Update
Geachte heer/mevrouw,
Bijgaand treft u de eerste GZR Update van 2020 aan.
Rechtspraak
Graag wijs ik u op de uitspraken onder aan deze nieuwsbrief. Ik licht er enkele voor u uit.
Eenzijdige wijziging arbeidsomstandigheden soms aanvaardbaar
De eerste uitspraak waar ik u op wijs, betreft een arbeidsrechtelijk geschil (GZR 2019-0329). Woonzorg Nederland wijzigde eenzijdig het werkgebied van een projectleider die al jaren een slechte werkrelatie had met de clustermanager. Omdat de projectleider het hiermee niet eens was, lag aan de kantonrechter de vraag voor of Woonzorg Nederland dit had mogen doen. De kantonrechter beantwoordde deze vraag aan de hand van het goed werkgever- respectievelijk werknemerschap en oordeelde dat Woonzorg Nederland, gelet op de continue problemen in de samenwerking, voldoende reden had om tot een wijziging te komen met het doel voor een werkbare situatie te zorgen. De wijziging is ook redelijk gezien het werkgebied en de woonplaats van de projectleider, en de mogelijkheid om in werktijd te reizen. Aan een en ander doet niet af dat voor de andere werknemer een andere keuze is gemaakt; in een situatie als deze is het aan de werkgever om met het oog op een passende oplossing, keuzes te maken.
Ontbinding pas als verbetertraject is doorlopen
De tweede uitspraak betreft eveneens een arbeidsrechtelijk geschil (GZR 2019-0332). Het geschil betrof een oncoloog met een dienstverband bij het Radboud UMC over wie door meerdere patiënten klachten waren geuit. Voorts was gebleken dat de medisch specialist gedurende een bepaalde periode niet geregistreerd was geweest als arts respectievelijk internist en zelfs nooit als internist-oncoloog geregistreerd was. De oncoloog werd een verbetertraject voorgesteld terwijl tegelijkertijd ook een Commissie van Onderzoek werd belast met de opdracht onderzoek te doen naar het functioneren van de medisch specialist. Deze commissie kwam tot de conclusie dat sprake was van disfunctioneren. Omdat de commissie ook de vrijheid had genomen te adviseren over een verbetertraject en daarbij had aangegeven dat de medisch specialist niet coachbaar zou zijn, werd de kantonrechter verzocht de arbeidsovereenkomst te ontbinden. De kantonrechter deed dit echter niet omdat er – kort gezegd – (1) in het rapport van de Commissie van Onderzoek onjuistheden stonden, (2) het verbetertraject niet was gestart en 3) niet van een duurzame verstoring van de arbeidsrelatie was gebleken.

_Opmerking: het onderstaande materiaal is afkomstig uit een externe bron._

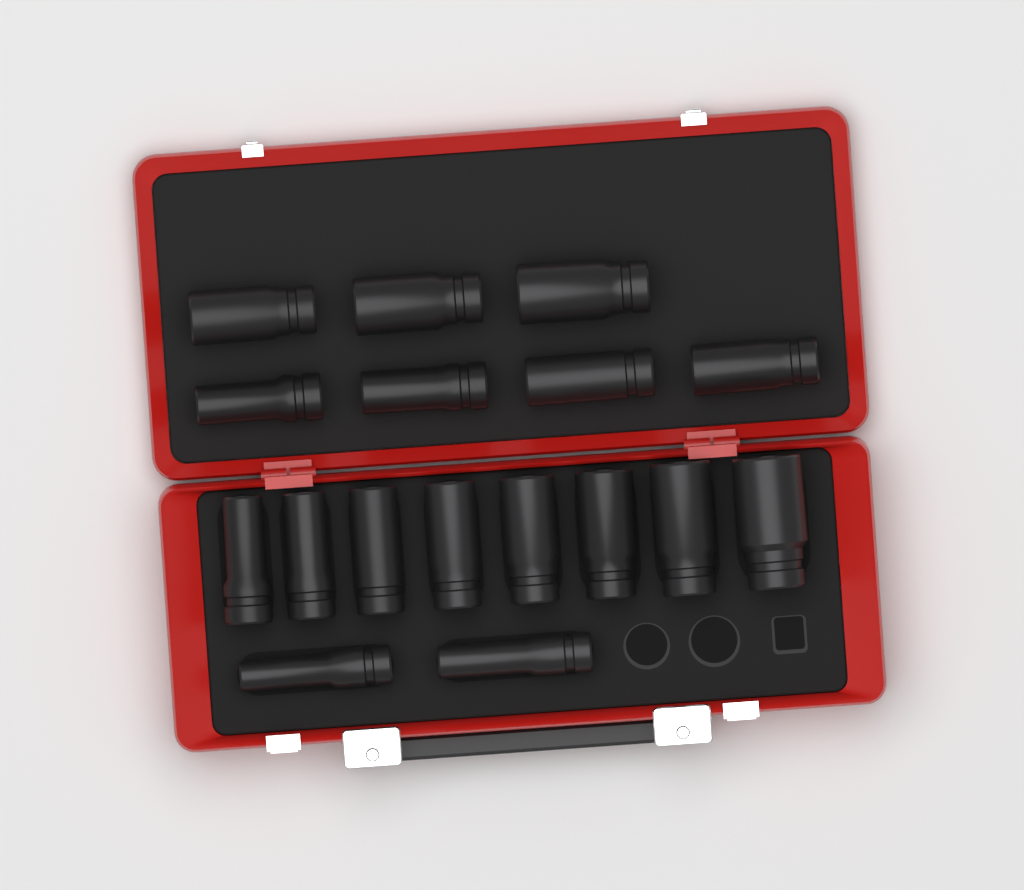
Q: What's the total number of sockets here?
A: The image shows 17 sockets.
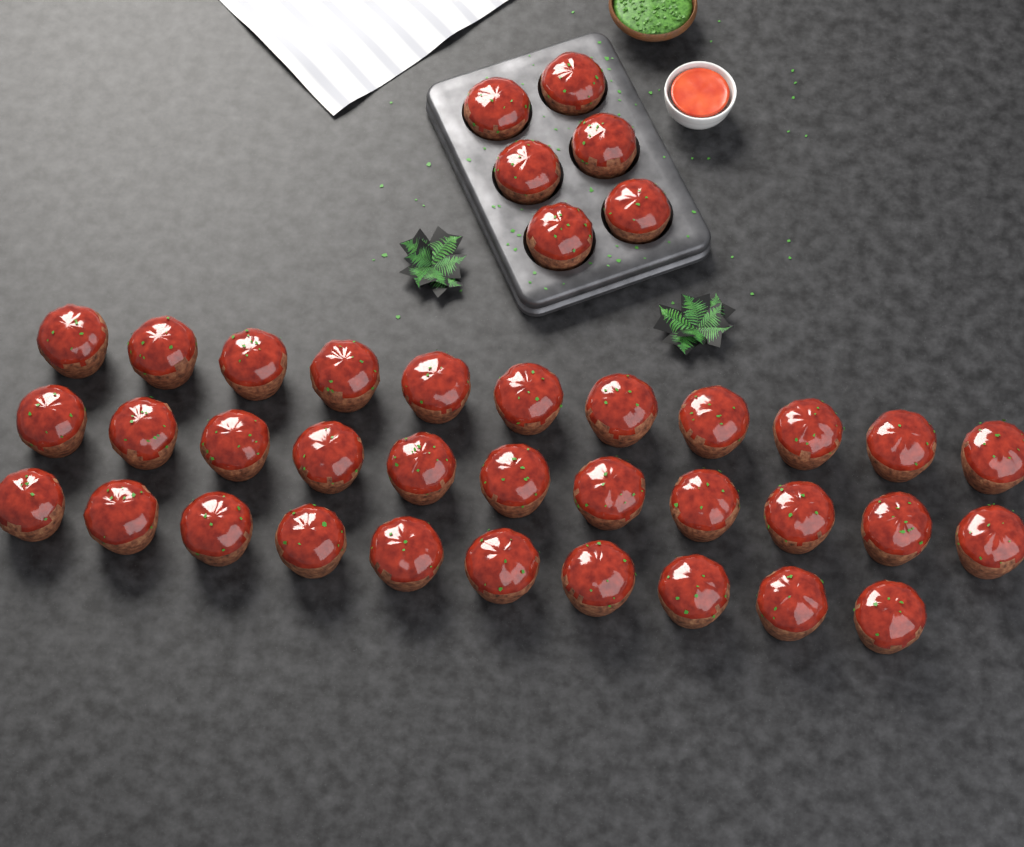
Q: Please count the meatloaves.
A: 38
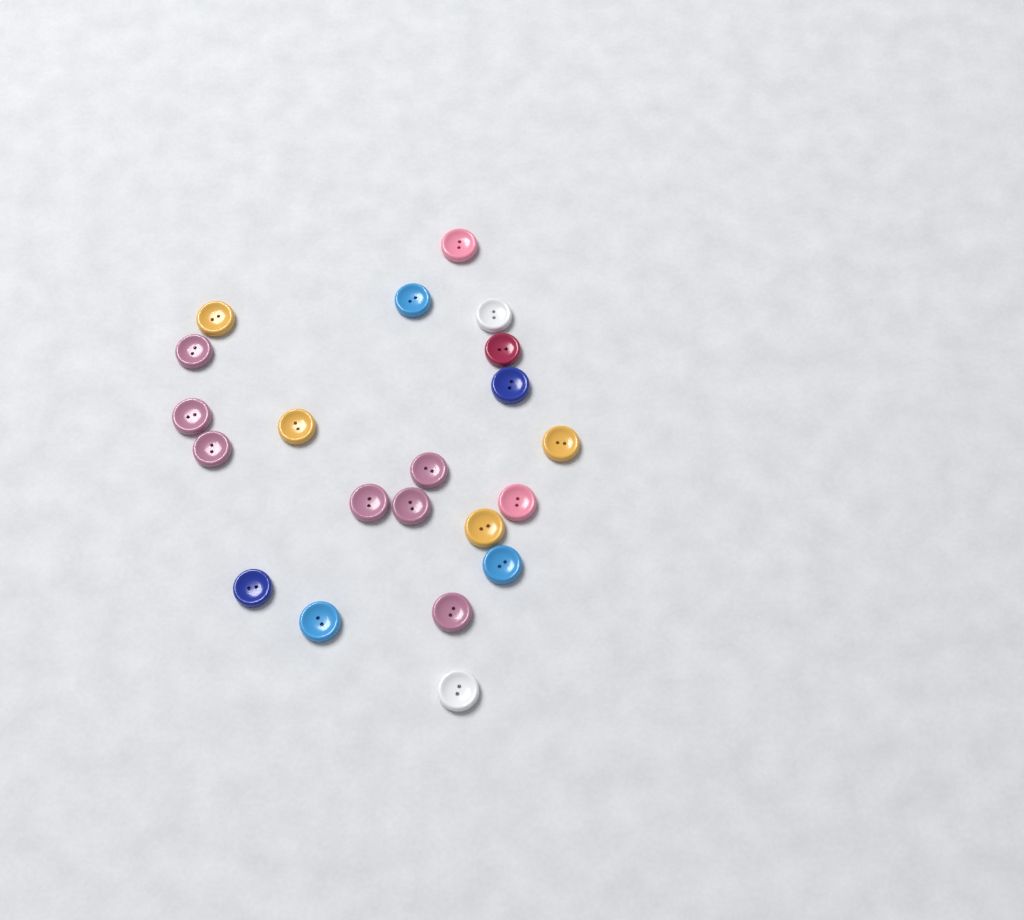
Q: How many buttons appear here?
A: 21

Veroordeeld ter zake van dood door schuld
De derde, tevens laatste, uitspraak die ik in deze nieuwsbrief wil belichten, is een strafzaak (GZR 2020-0001). In verband met het overlijden van een 10-jarige jongen is een kinderarts strafrechtelijk vervolgd en vervolgens veroordeeld voor dood door schuld. Naar het oordeel van het hof had de kinderarts te lang vastgehouden aan de diagnose van (basilaire) migraine, ook toen de klachten niet langer bij die diagnose pasten, en had zij nagelaten tijdig nader onderzoek te doen c.q. een brede differentiaaldiagnose te stellen of collega’s te raadplegen. In eerste aanleg werd de kinderarts ook reeds veroordeeld (GZR 2017-0107).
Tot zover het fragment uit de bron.